··· Extracto de página

(Is)landia

Si quieres saber cómo de cansado está alguien, cuenta el número de veces que se tropieza al caminar. En eso pienso mientras veo como mis compañeros rozan sus botas una y otra vez contra las piedras. Llevamos casi ocho horas caminando con víveres para dos días y una tienda de campaña a cuestas. Yo llevo dos cámaras y a estas alturas también pienso que son dos cámaras más de las que debería llevar. 

Llueve. Porque todos los días llueve en las highlands islandesas. Porque es un país que, si decides explorarlo de verdad, te lleva siempre al límite. Eso es lo que pienso frente al talud de nieve que supuestamente debíamos cruzar. Tiene unos sesenta grados de desnivel y se está deshaciendo. Porque en lo alto del Landmannalaugar, después de una hora de subida bajo la lluvia, sí que hace sol. Maldita sea, no podemos pasar. Volvemos a la base a acampar, a pasar frío. Nuestro sueño de rodear todo el parque natural truncado. Así son los sueños, que no los planificas demasiado y al final no se cumplen.

Si quieres saber lo que es el silencio, camina veinte kilómetros. En eso pienso mientras deshacemos el camino de Dimmuborgir. Literalmente, las puertas del infierno en islandés. Nada crece en este campo de lava. No hay plantas, no hay animales. Tampoco crecen mis ideas durante el camino de vuelta. Todos estamos demasiado cansados para articular palabra y sólo queremos llegar a casa. Se nota en el ánimo. Se nota en el número de veces que tropezamos.

······
··· Datos analizados

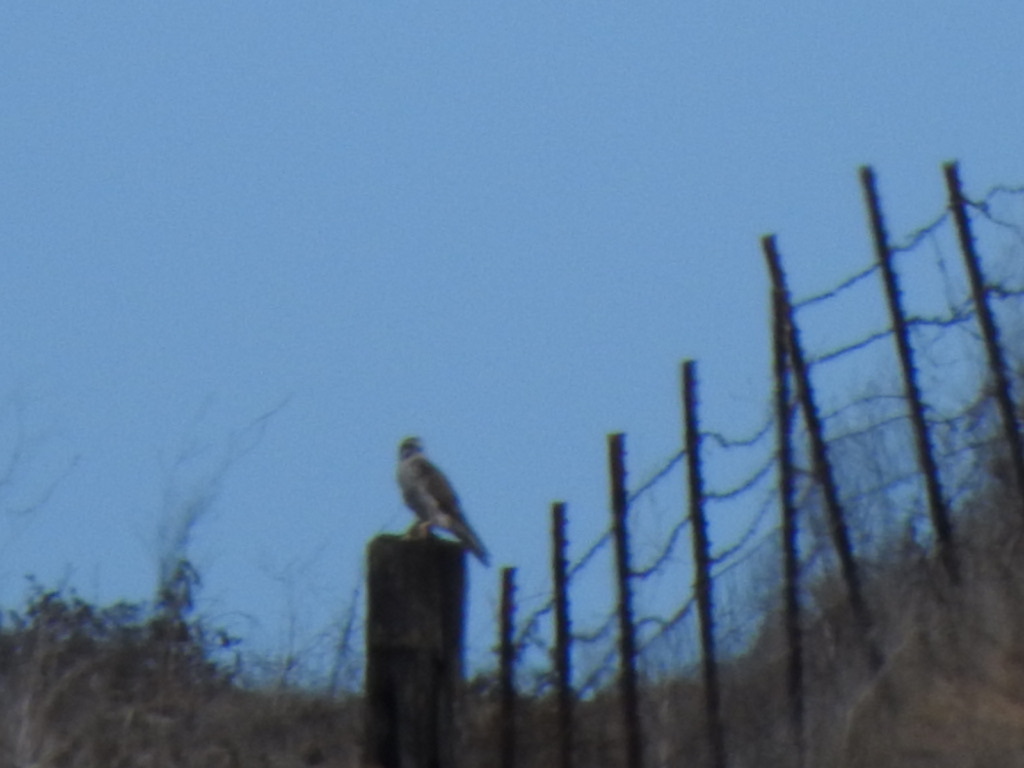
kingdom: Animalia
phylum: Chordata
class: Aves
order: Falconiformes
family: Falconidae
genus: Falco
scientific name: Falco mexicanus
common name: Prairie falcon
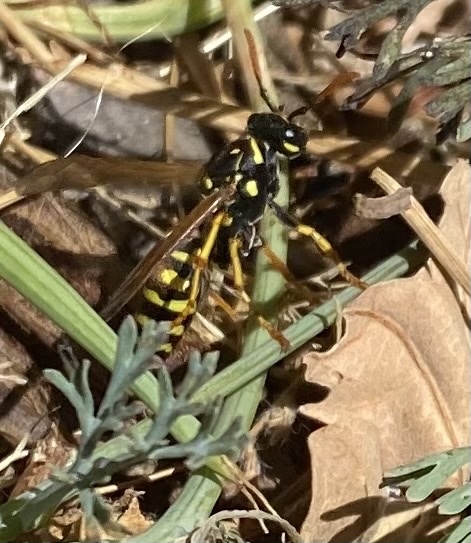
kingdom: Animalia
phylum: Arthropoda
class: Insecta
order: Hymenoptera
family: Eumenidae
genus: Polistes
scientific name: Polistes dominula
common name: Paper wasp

······

**Enunciado**.
¿Concuerdan con el relato sobre Islandia estas afirmaciones? (a) El grupo lleva casi ocho horas caminando. (b) El talud de nieve tiene unos cuarenta grados de desnivel. (c) En el campo de lava de Dimmuborgir crecen plantas. Responde sí o no a cada una y cita literalmente las palabras del relato que lo deciden. No hace falta consultar los datos.

**Solución**.
(a) Sí: «Llevamos casi ocho horas caminando».
(b) No: «Tiene unos sesenta grados de desnivel».
(c) No: «Nada crece en este campo de lava. No hay plantas».